BLOG ORLANDO TAMBOSI
Filha do notório Eduardo Cunha quer incluir "pessoas politicamente expostas" no mesmo rol das que sofrem discriminação por raça, cor ou etnia. André Marsiglia para a revista Crusoé:
Como
é um tema fértil, escrevi muito nesta coluna sobre a recente sentença
que proibiu o humorista Léo Lins de falar sobre quase todas as minorias
do mundo, mas, talvez por distração, a sentença tenha se esquecido de
proteger uma única minoria das piadas e críticas da nossa opinião
pública: a dos políticos processados e condenados. Tal desatenção
judicial não passou batida pelo nosso poder Legislativo que, num piscar
de olhos, trouxe à luz um projetinho porreta para acolher essa minoria
desguarnecida.
Não
é piada, leitor.
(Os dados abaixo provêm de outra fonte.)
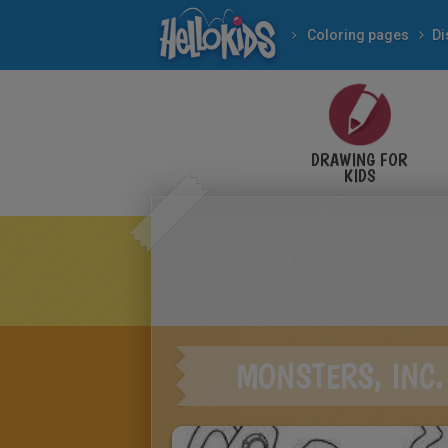
Coloring pages
Di
DRAWING FOR
KIDS
MONSTERS, INC.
Esta coluna é séria; não estou aqui para fazer rir.
Mas também não é minha culpa se no Brasil oscilamos do cômico ao
grotesco como um pêndulo de relógio antigo, e se escolhemos sempre punir
o cômico e reverenciar o grotesco, o que não deixa de ser cômico.
Sem
mais delongas, está em trâmite na Câmara dos Deputados o PL1748/23, da
deputada Dani Cunha – ela mesma, a filha de Eduardo Cunha –, que
pretende alterar a lei 7.716/89, que pune os crimes resultantes de
discriminação ou preconceito de raça, cor, etnia ou procedência
nacional, para incluir nesse rol os políticos, por sua condição de
processados ou condenados.
Insisto, não é piada. E tem mais.
O
parágrafo único do artigo 1° do malfadado complemento à lei promovido
pelo PL cria para esse grupo historicamente fragilizado pela
fiscalização da imprensa a denominação de “pessoas politicamente
expostas”, e arremata a pataquada ao estender a proteção também a quem
exerce “função pública relevante” – se é que isso não é um paradoxo –,
e, claro, para “os familiares e outras pessoas do relacionamento” do
político.
Ou
seja, se um político for processado por corrupção, não apenas o
parlamentar e seus familiares serão protegidos do preconceito público,
mas também as pessoas de seu relacionamento: advogados e até mesmo as
pessoas que o levaram a se corromper. Todos estarão livres da crítica
dos jornalistas e formadores de opinião, que terão sua conduta
tipificada como crime de injúria e poderão ser condenados de dois a
cinco anos de prisão e multa. Poderia o projeto da deputada ter ao menos
a delicadeza de prever que não ficassem na mesma cela o jornalista
preso por denunciar e o político preso por corrupção. Mas não houve esta
fineza no texto.
Um
outro ponto curioso é que a condição de “pessoa politicamente exposta”
está restrita aos agentes públicos que sofrem processos ou são
condenados sem trânsito em julgado. Ou seja, se um jornalista criticar o
político antes do trânsito, preconceito; depois do trânsito, liberdade
de expressão. Por aí vemos que o projeto não apenas é um absurdo, como
também possui uma técnica jurídica bastante comprometida.
Torna-se
crime de preconceito também que os bancos neguem ao político processado
ou condenado a abertura ou manutenção de contas bancárias. Mas,
convenhamos, nem tratarei disso, pois a história nos tem mostrado que as
pessoas politicamente expostas preferem quase sempre se valer de outros
expedientes para alocar suas reservas.
A
existência de um Projeto de Lei que coloca políticos ao lado de negros e
nordestinos como sofredores de preconceito expõe ao ridículo a classe
política muito mais do que qualquer crítica. Mas tentativas como estas
nos permitem leituras de nosso tempo: mostram como a liberdade de
expressão se banalizou diante de qualquer alegação de preconceito. O
discurso de que alguém sofreu preconceito parece ter se tornado na
sensibilidade pública o suficiente para relativizarmos toda e qualquer
coisa, uma espécie de kryptonita à liberdade de expressão.
Mesmo
aos que comemoram tal relativização, cabe o alerta: o uso excessivo do
que venha a ser preconceito também torna inevitável seu caminho para
algum tipo de banalização, como faz este projeto de lei. Na última
semana, a imprensa noticiou que a Câmara desistiu de votar com urgência o
projeto. A única urgência que penso existir é a de que o retirem da
frente de nossos olhos o mais rápido possível.